Ragionevole e lungimirante, pertanto, appare l’ipotesi di integrare l’accordo di concessione alla Fondazione Maxxi prevedendo la possibilità per il Munda di usufruire di parti del Palazzo Ardinghelli (oltre 1700 mq) e di contribuire alle relative spese di funzionamento. La «messa in rete» del Munda con il Maxxi attraverso un accordo di partenariato museale, da estendere possibilmente ad altre raccolte d’arte moderna e contemporanea esistenti a L’Aquila, sarebbe in linea con i principi di valorizzazione definiti dal Codice dei beni culturali e del paesaggio.

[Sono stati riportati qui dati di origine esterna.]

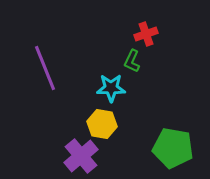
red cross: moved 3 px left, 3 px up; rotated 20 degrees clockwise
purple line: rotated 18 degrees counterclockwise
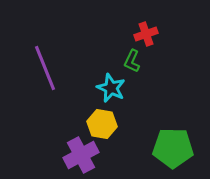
cyan star: rotated 24 degrees clockwise
green pentagon: rotated 9 degrees counterclockwise
purple cross: moved 1 px up; rotated 12 degrees clockwise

L’esposizione delle opere del Munda, anche a rotazione (c’è già un’ipotesi di allestimento virtuale dei tre saloni del piano nobile con 99 pezzi), combinata con quella delle 6 opere site-specific e delle altre acquisite dalla Fondazione Maxxi o provenienti dalla sede romana, produrrebbe positivi effetti sinergici, adeguati alla formazione di un innovativo museo di arte moderna e contemporanea che riconosca il valore della memoria della tradizione artistica e la continuità storica del processo creativo, indispensabile a restituire slancio allo sviluppo culturale ed economico del centro storico, tuttora in gran parte spopolato.
LA TEMPORANEA CHIUSURA dei musei offre l’opportunità di approfondire la praticabilità e reciproca convenienza della prospettata condivisione, nonché di apprestare gli assetti organizzativi necessari a renderla operante alla riapertura. Superata l’emergenza sanitaria, Palazzo Ardinghelli potrebbe divenire luogo-simbolo di incontro dell’intera comunità, contribuendo a dare basi strutturali al processo di rigenerazione urbana, recuperando condizioni di più qualificata normalità nella vita quotidiana della città.